Tiny Beautiful Things n’est toutefois pas une œuvre pleinement réparatrice. Elle ne fait pas non plus particulièrement de bien, comme ce serait le cas pour d’autres séries abordant la santé mentale — à l’instar de la magnifique Shrinking. Tiny Beautiful Things adopte un autre parti pris, celui de la catharsis, d’une sorte de défouloir émotionnel où tout part à vau-l’eau. Cette mise en scène repose trop souvent sur une emphase artificielle, jusqu’à réduire quelque peu les émotions que l’on pourra ressentir. Sur les 8 épisodes de la saison, la série se veut par ailleurs assez statique dans l’évolution de Clare, là où on aimerait davantage l’accompagner sur une forme de chemin évolutif.

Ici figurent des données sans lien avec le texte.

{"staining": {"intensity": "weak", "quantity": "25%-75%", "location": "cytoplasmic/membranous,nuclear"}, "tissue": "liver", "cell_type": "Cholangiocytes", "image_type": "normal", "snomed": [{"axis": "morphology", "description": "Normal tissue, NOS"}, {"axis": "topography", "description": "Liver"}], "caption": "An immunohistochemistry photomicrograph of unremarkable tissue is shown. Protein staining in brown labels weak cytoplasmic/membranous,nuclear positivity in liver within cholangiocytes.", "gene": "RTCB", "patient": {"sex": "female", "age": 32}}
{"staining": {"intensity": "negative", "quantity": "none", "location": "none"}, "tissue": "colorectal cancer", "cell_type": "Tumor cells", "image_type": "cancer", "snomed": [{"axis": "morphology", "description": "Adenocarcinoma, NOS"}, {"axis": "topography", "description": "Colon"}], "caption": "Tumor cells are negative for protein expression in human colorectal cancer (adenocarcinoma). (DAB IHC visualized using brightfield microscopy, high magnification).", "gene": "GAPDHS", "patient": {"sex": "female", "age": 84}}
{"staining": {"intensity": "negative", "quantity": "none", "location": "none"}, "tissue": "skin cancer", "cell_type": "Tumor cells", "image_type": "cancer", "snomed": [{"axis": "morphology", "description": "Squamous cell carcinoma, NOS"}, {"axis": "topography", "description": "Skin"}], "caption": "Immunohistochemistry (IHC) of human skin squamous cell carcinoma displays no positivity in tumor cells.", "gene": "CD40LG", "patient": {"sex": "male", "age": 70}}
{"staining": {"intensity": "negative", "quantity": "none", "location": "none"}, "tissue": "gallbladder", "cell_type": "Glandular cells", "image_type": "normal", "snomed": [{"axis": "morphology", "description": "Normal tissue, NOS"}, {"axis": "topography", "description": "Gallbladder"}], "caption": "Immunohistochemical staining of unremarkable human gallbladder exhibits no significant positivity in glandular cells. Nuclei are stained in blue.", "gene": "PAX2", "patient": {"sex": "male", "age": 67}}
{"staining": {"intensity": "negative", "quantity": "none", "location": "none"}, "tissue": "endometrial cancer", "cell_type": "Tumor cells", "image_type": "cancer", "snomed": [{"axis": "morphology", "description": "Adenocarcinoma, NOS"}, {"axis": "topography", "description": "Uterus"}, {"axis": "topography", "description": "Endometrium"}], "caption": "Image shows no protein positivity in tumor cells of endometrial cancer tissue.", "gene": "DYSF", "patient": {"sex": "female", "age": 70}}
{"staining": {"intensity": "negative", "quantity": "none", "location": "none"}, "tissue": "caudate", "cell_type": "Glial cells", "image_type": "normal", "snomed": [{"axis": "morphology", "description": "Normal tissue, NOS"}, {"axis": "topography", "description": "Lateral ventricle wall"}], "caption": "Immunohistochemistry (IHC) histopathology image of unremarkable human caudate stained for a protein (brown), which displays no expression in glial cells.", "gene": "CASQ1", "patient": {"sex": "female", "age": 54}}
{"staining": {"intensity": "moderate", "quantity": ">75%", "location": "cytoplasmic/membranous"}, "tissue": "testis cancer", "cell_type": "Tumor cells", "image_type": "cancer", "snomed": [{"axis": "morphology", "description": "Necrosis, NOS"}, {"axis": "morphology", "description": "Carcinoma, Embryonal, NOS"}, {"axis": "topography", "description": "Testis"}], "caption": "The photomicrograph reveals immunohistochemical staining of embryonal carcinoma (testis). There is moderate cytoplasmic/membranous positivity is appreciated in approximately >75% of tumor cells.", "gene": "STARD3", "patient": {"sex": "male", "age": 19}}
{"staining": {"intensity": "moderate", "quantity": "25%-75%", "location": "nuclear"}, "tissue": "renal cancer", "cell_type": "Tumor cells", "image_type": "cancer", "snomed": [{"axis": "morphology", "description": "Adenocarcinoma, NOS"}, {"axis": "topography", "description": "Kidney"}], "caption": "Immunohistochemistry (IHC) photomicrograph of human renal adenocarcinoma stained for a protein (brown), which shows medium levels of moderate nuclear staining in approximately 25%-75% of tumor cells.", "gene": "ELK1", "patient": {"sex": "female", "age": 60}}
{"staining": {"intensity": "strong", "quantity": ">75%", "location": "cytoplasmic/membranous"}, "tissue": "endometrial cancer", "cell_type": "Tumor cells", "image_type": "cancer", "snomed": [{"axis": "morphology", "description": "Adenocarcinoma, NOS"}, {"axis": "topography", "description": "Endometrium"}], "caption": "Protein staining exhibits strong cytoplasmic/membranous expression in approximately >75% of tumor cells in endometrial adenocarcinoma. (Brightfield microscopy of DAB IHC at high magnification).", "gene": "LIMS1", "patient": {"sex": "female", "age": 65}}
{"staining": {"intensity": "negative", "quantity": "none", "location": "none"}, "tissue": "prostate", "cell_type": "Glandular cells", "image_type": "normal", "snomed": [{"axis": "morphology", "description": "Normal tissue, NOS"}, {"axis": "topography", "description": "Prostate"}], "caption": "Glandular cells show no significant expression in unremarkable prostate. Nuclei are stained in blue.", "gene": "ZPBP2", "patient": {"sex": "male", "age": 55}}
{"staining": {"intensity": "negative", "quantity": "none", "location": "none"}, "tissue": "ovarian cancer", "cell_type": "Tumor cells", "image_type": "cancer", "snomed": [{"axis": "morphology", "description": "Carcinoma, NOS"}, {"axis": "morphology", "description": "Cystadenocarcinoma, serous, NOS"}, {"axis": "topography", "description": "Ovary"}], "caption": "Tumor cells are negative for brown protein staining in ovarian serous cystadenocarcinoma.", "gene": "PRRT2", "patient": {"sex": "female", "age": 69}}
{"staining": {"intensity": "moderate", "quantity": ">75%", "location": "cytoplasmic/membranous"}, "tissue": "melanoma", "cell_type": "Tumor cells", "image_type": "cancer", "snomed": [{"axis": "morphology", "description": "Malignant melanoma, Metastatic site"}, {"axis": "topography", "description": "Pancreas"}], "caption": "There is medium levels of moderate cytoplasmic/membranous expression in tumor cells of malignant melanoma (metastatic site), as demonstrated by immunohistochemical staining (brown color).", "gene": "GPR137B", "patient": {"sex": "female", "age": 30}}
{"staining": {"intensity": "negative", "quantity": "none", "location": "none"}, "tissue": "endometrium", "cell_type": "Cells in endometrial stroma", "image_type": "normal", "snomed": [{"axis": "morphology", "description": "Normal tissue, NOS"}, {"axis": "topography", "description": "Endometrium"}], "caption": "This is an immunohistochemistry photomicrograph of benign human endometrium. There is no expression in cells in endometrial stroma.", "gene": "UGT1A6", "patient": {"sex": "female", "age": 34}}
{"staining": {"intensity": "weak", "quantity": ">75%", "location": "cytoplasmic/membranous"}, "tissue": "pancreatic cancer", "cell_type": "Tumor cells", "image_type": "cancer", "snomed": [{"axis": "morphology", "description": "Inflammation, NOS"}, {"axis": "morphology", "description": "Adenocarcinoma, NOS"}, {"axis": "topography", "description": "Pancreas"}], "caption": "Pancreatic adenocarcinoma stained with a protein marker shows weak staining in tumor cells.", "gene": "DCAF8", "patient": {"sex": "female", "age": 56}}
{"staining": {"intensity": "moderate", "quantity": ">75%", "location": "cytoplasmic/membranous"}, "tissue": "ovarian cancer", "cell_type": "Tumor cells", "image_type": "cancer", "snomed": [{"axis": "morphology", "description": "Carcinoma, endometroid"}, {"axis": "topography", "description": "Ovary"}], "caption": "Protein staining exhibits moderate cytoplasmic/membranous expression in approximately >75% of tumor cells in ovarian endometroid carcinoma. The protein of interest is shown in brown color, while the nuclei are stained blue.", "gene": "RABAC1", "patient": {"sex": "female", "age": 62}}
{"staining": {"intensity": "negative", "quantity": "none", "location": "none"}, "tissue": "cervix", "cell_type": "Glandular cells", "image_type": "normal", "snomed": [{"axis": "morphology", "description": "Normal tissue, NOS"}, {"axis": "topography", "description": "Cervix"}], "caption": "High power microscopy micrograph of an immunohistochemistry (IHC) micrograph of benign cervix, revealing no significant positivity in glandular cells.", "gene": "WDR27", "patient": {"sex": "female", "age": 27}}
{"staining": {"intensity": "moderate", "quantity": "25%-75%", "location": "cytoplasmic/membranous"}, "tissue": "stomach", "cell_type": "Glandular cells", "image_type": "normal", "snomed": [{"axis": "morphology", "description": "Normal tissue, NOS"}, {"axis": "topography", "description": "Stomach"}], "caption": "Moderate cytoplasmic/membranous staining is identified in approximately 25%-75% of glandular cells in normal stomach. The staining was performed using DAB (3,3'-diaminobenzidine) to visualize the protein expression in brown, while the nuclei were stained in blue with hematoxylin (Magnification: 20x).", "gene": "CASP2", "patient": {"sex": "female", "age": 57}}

Ce n’est pas forcément ce que l’on en attendait sur le papier et la série n’a pas la force du film Wild. Mais les deux interprètes de Clare — Kathryn Hahn et Sarah Pidgeon (plus surprenante encore) — donnent une âme à Tiny Beautiful Things, une approche débridée des émotions, qui fait souvent mouche.
Tiny Beautiful Things, à partir du 7 avril sur Disney+
Le verdict
Tiny Beautiful Things
Voir la ficheOn a aimé
- Kathryn Hahn et Sarah Pidgeon, sans filtres, touchantes
- Une série sur la compassion
On a moins aimé
- Un peu fouilli dans sa narration / mise en scène
- La série ne remplit pas totalement sa promesse
Tiny Beautiful Things est la chronique d’une femme qui décide ne plus être la somme de ses peines et de ses déceptions ; et ce faisant, d’aider les autres à partir de sa propre expérience. Série cathartique, généreuse, chaotique (parfois un peu trop), cette fictionnalisation des lettres de Cheryl Strayed en « Dear Sugar » touche droit au cœur, sans oublier l’humour. On le doit à l’interprétation débridée de Kathryn Hahn, mais aussi de Sarah Pidgeon, peut-être plus surprenante encore que Kathryn Hahn dans sa capacité à nous toucher. On aurait simplement aimé que la série nous fasse davantage du bien, comme Wild autrefois, là où Tiny Beautiful Things relève plus d’un constat que d’un chemin.